▶ [Source]
>>

# What is this?



## Core Lokt (Aug 23, 2016)

this was found while turkey hunting on a recent clear cut this past spring. Have found several points and 1 spear head before on the same property. Property boarders a lake.   

Location is NE Jefferson Co FL. 





It was laying about 2' from the dead bird.


----------



## NCHillbilly (Aug 23, 2016)

It's a really nice early stage pre-form.


----------



## KentuckyHeadhunter (Aug 23, 2016)

Wow that's meant to be.  And probably someone was hunting turkeys in that exact spot four thousand years ago.  The "spearhead" you mention you found is probably a blade.  Hillbilly is right about this one. You need to go check out that spot some more.  Nice gobbler! Congrats on both.


----------



## Core Lokt (Aug 23, 2016)

May be. the spear head was 5-6" long and perfect looking. Like a big arrow head. Maybe it wasn't a spear head.  I stepped over it in a fresh plowed food plot and my friend said, "thanks" I asked for what and he showed it to me. We were turkey hunting then too about 5 yrs ago. I need to pay more attention when I walk there.


----------



## Core Lokt (Aug 23, 2016)

There is a little history here where I'm at. No telling what's around in the dirt and waters. 

https://en.wikipedia.org/wiki/Miccosukee,_Florida


----------



## kmckinnie (Aug 23, 2016)

There is more there where the Tom fell.


----------



## Core Lokt (Aug 23, 2016)

Absolutely and all over the properties around. It's a fertile area. I've just never got into it. I just may though..


----------



## Core Lokt (Aug 23, 2016)

Yo work for the city kinnie? I've seen you around somewhere. Lets meet and you can take me to your hunting spots 

I'll do the same


----------



## kmckinnie (Aug 23, 2016)

I work for Childers. I'm at the R. A. Grey at the moment.


----------



## Core Lokt (Aug 24, 2016)

That's where I've seen you at. I used to be a communications contractor and we've been on the same job(s) before in the past


----------



## Core Lokt (Aug 24, 2016)

What is a preform NCH? Something that is being worked to be in production at some point?


----------



## Nicodemus (Aug 24, 2016)

Core Lokt said:


> What is a preform NCH? Something that is being worked to be in production at some point?





Rock is heavy, and when spalling out chunks and nodules, there is a lot of waste, and the only pack animals they had, if any, were dogs. Rather than tote thos big rocks, they would knock off spalls of the big stuff with a hammerstone, trim it into the shape you have there, with smaller hammerstones and antler or hardwood billets, and pack those back to wherever their camp or village was. They could carry a good many of those, and when further worked down into whatever tools or weapons they needed, many of the waste flakes could also be used as is or worked further into smaller tools.


----------



## Core Lokt (Aug 24, 2016)

Thanks Nic!


----------

<<

▶ [Dataset excerpts]
>>

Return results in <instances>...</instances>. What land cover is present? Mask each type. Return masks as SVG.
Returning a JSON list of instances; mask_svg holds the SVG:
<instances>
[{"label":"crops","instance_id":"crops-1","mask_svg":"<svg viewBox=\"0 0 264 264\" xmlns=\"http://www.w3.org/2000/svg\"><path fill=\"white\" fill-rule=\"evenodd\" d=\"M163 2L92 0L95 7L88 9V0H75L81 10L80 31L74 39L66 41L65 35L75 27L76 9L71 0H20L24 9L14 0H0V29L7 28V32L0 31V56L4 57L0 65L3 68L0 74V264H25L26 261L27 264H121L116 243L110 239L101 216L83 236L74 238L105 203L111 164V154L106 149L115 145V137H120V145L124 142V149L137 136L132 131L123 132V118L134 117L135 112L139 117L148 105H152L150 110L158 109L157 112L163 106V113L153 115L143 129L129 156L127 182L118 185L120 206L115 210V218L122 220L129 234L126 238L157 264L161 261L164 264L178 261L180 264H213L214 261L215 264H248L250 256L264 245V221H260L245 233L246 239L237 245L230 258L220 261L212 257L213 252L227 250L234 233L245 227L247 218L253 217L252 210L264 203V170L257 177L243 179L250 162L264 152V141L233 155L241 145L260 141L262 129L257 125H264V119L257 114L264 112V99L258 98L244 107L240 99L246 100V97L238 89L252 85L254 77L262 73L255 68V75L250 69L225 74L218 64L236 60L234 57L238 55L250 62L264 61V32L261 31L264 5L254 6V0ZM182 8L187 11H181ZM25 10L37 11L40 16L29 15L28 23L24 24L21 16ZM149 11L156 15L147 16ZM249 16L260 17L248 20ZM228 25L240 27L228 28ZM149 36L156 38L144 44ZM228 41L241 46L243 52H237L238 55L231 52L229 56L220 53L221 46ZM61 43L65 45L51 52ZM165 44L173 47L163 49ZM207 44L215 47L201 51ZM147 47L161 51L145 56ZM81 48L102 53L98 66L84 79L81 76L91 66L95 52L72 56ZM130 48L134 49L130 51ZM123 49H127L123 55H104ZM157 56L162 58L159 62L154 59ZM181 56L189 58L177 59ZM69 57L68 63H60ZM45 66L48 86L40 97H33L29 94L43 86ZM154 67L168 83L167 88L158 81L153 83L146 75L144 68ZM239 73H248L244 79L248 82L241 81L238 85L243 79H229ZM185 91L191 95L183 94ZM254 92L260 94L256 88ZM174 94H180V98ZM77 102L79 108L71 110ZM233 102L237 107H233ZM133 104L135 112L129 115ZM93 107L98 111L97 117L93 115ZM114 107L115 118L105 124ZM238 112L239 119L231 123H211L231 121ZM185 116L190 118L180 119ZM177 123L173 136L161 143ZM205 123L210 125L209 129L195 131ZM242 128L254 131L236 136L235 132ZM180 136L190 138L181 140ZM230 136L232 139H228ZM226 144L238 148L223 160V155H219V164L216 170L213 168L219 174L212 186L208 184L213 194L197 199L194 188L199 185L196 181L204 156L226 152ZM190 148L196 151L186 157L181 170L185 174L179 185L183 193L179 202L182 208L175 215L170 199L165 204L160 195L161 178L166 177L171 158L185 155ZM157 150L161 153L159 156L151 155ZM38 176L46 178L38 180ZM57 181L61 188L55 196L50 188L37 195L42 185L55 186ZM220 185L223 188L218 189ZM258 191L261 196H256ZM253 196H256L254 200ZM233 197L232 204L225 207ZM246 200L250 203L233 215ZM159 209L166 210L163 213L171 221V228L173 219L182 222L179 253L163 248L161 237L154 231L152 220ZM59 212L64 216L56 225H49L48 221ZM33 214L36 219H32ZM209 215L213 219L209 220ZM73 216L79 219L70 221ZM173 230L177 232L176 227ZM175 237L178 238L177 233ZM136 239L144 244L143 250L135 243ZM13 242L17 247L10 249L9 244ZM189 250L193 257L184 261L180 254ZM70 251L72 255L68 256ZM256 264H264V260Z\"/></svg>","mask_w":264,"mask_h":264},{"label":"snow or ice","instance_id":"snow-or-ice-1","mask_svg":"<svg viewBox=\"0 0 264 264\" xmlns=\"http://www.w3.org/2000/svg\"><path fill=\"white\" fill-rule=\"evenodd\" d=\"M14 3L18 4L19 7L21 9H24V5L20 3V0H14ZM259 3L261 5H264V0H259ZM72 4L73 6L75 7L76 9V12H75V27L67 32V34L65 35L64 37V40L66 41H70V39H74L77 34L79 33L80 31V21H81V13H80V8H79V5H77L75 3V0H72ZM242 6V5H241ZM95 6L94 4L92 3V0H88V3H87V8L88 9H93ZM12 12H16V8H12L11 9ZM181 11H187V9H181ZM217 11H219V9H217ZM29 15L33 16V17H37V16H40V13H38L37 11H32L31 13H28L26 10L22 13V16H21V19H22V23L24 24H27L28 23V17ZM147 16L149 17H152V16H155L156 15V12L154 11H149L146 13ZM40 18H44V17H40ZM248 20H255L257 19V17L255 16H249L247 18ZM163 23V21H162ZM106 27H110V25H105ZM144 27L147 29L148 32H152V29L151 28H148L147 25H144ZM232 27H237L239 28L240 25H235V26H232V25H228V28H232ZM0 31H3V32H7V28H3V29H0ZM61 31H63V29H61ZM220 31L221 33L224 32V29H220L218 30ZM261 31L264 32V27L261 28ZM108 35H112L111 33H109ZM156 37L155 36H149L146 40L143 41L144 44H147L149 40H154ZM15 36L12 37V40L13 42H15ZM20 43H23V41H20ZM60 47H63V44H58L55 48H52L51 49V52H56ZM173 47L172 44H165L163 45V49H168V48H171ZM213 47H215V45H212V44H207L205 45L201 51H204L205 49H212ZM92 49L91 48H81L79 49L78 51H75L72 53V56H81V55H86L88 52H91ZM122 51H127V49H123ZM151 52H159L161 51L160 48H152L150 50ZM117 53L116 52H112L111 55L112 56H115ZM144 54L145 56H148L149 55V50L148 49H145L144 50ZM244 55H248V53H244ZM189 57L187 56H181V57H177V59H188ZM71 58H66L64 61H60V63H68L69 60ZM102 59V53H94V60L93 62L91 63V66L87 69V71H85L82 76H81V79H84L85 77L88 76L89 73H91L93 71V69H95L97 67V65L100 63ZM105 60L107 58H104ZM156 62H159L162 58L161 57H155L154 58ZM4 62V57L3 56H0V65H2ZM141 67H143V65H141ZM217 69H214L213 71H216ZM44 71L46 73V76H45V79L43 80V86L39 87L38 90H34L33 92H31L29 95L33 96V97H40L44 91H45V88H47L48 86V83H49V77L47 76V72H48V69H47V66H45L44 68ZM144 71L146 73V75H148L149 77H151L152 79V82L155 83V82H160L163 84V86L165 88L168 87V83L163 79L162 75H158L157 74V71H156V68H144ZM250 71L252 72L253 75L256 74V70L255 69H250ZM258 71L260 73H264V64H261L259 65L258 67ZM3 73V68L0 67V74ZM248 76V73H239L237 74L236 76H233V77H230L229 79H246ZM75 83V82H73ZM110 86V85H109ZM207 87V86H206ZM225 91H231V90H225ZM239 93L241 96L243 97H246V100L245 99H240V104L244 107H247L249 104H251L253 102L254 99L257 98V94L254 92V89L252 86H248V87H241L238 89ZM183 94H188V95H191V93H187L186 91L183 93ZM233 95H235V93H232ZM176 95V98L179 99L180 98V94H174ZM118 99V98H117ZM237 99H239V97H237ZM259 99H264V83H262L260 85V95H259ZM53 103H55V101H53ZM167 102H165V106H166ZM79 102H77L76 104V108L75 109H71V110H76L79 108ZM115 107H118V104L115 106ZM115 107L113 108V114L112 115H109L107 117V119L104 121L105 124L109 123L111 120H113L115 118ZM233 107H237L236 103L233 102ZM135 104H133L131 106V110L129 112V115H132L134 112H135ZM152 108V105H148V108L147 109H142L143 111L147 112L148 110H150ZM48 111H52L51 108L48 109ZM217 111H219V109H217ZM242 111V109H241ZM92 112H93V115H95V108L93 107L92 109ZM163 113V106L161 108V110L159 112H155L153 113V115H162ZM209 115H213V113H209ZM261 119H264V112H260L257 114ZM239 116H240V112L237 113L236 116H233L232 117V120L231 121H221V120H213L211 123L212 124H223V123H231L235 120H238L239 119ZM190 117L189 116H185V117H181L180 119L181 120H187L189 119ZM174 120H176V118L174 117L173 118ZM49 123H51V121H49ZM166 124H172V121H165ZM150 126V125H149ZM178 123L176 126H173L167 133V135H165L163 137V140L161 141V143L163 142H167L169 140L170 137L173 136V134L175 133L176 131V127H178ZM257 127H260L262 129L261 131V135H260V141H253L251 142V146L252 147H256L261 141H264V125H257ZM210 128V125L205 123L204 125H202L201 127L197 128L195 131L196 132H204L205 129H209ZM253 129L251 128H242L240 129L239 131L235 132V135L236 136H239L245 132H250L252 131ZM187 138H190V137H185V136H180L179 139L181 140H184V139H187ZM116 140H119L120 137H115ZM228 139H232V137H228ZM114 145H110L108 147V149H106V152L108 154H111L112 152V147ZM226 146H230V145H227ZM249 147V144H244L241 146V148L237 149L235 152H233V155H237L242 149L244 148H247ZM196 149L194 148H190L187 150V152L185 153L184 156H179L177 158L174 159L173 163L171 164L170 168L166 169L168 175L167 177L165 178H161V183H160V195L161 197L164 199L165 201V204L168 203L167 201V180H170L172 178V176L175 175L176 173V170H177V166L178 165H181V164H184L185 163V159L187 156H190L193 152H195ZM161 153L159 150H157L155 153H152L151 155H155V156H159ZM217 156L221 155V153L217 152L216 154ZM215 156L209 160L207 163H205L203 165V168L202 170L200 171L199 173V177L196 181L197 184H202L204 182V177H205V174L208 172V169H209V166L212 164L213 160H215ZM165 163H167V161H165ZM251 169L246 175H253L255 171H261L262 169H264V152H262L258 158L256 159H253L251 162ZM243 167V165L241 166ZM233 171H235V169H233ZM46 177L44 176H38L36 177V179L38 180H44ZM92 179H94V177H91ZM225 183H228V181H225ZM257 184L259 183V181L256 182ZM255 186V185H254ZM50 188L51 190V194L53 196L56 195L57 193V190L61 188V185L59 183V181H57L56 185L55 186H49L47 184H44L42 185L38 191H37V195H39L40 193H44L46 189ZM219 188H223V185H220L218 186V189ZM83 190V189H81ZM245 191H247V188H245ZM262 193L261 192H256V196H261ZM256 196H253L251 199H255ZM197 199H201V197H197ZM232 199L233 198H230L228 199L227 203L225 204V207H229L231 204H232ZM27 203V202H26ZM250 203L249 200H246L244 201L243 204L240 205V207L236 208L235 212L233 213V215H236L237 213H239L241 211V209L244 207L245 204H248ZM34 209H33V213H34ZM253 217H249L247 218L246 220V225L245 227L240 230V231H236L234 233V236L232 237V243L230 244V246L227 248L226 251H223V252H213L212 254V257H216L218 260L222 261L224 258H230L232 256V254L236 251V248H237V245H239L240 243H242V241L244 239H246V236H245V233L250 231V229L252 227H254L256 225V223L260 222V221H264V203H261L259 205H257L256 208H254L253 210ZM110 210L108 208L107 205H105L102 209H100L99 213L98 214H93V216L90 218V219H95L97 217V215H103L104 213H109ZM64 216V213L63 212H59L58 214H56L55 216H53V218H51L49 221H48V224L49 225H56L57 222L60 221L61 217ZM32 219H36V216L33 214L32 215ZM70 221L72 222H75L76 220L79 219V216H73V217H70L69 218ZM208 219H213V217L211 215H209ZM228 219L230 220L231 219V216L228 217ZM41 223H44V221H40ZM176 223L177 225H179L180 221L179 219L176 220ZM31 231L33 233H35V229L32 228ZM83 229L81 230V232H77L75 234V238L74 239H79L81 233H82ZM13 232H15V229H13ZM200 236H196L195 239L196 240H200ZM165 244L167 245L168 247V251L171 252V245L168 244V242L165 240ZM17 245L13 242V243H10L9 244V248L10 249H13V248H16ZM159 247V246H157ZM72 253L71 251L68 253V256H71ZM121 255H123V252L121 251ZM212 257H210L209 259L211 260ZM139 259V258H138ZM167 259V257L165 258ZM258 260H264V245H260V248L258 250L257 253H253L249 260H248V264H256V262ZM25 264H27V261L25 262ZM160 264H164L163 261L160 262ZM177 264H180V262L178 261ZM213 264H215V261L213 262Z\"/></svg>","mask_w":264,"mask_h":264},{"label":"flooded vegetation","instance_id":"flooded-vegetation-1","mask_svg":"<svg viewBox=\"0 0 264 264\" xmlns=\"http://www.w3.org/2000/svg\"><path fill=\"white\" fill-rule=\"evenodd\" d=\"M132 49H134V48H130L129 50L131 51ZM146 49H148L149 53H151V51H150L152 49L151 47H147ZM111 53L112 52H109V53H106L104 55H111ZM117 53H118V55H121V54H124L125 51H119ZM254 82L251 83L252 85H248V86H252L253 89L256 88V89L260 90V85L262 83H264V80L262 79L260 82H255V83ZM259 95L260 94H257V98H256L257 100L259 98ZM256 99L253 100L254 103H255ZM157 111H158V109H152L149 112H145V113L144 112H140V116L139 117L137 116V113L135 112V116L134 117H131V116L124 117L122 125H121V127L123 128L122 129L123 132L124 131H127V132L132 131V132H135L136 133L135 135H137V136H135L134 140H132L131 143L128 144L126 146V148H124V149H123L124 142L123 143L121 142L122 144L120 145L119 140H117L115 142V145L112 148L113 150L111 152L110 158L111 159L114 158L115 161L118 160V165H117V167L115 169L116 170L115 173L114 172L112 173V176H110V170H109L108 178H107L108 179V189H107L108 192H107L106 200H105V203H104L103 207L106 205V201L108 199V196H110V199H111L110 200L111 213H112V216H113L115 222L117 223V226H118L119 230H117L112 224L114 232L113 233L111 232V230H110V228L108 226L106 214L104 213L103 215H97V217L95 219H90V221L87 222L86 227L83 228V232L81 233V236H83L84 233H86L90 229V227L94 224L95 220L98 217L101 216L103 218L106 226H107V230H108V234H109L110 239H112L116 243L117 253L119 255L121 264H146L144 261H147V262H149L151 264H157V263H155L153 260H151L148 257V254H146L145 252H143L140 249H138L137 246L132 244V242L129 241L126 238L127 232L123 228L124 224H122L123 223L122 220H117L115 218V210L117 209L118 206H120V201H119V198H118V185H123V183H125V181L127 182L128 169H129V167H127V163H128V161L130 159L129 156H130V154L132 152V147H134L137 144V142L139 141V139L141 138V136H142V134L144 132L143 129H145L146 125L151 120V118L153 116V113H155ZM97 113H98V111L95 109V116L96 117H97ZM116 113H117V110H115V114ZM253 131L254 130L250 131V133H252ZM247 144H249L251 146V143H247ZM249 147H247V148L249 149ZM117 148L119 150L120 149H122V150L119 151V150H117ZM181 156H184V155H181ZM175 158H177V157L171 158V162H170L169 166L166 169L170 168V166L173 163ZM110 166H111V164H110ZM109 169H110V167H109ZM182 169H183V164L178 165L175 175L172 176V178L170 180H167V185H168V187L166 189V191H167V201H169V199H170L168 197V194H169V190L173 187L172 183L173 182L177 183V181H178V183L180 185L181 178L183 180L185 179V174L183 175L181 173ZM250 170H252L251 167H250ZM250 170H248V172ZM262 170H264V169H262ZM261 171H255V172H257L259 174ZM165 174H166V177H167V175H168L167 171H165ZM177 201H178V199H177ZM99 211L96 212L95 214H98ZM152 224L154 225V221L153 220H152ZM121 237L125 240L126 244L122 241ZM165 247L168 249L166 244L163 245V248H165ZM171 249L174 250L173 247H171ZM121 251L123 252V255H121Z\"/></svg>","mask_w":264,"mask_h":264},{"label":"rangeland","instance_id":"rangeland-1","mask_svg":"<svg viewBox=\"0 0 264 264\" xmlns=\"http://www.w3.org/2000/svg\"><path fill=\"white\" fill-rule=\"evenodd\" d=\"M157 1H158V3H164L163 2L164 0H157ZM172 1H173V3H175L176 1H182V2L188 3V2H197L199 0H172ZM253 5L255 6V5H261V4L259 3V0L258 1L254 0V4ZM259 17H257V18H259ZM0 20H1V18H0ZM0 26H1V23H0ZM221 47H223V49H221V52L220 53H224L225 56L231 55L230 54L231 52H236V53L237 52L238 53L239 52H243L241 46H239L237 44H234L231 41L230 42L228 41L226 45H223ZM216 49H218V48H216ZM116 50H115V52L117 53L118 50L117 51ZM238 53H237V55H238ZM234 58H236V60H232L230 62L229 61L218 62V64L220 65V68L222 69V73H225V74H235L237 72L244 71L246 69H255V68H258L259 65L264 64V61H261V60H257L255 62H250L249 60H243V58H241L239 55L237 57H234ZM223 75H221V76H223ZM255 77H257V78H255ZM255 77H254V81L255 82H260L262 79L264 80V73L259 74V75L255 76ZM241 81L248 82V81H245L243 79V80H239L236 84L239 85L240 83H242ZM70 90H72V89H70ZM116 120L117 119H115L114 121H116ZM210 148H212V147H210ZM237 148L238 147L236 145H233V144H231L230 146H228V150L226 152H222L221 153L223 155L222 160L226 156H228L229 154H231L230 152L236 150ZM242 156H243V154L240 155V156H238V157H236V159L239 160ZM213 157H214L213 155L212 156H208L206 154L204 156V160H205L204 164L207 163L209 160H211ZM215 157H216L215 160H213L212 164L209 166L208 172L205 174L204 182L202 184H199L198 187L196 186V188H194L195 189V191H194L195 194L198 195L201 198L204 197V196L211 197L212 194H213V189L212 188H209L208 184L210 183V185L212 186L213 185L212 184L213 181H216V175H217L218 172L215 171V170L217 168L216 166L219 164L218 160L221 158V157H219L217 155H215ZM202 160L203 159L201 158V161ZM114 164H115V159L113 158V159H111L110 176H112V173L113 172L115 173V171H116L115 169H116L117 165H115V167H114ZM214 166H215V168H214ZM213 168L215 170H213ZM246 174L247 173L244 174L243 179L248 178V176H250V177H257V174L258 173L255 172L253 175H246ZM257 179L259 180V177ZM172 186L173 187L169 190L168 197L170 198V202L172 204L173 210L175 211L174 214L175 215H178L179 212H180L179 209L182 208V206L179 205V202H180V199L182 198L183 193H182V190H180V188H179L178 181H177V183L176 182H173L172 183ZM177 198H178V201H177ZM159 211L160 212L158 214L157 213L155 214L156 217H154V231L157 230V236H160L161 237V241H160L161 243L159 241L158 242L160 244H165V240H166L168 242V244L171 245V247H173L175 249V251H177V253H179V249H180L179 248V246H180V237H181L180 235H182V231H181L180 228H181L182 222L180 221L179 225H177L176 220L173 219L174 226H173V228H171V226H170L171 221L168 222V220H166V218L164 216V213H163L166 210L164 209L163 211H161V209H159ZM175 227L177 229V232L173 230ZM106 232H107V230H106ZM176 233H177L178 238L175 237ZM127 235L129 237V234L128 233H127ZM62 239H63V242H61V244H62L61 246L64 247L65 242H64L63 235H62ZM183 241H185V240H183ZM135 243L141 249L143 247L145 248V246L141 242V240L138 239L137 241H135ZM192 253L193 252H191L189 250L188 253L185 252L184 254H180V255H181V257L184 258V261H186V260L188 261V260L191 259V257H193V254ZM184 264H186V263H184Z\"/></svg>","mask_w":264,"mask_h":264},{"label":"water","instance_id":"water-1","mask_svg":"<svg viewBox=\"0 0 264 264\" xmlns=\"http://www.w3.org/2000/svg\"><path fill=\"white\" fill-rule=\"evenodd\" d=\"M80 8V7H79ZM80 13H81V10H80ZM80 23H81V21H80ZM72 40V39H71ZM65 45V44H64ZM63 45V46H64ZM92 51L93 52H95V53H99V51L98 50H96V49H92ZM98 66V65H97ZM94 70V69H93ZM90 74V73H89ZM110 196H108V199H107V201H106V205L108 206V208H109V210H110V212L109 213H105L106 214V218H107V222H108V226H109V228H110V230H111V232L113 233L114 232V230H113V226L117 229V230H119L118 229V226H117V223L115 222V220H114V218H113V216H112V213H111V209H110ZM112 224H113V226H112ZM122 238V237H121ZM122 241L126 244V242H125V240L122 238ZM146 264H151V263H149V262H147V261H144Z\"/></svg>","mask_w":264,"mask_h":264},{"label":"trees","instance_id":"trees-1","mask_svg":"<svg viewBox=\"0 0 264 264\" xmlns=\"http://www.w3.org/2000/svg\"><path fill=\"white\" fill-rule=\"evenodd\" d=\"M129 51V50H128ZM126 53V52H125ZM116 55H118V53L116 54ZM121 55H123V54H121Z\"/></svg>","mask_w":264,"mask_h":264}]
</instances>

<<

▶ [Directive A]
Which usernames appear as post authors in the forum thread above?
▶ [Directive B]
Gather every line of the records that holds the string "instances" and copy each one in full.
The forum thread and the records have no connection to each other.

▶ [Reply A]
Core Lokt, NCHillbilly, KentuckyHeadhunter, kmckinnie, Nicodemus

▶ [Reply B]
Return results in <instances>...</instances>. What land cover is present? Mask each type. Return masks as SVG.
Returning a JSON list of instances; mask_svg holds the SVG:
<instances>
</instances>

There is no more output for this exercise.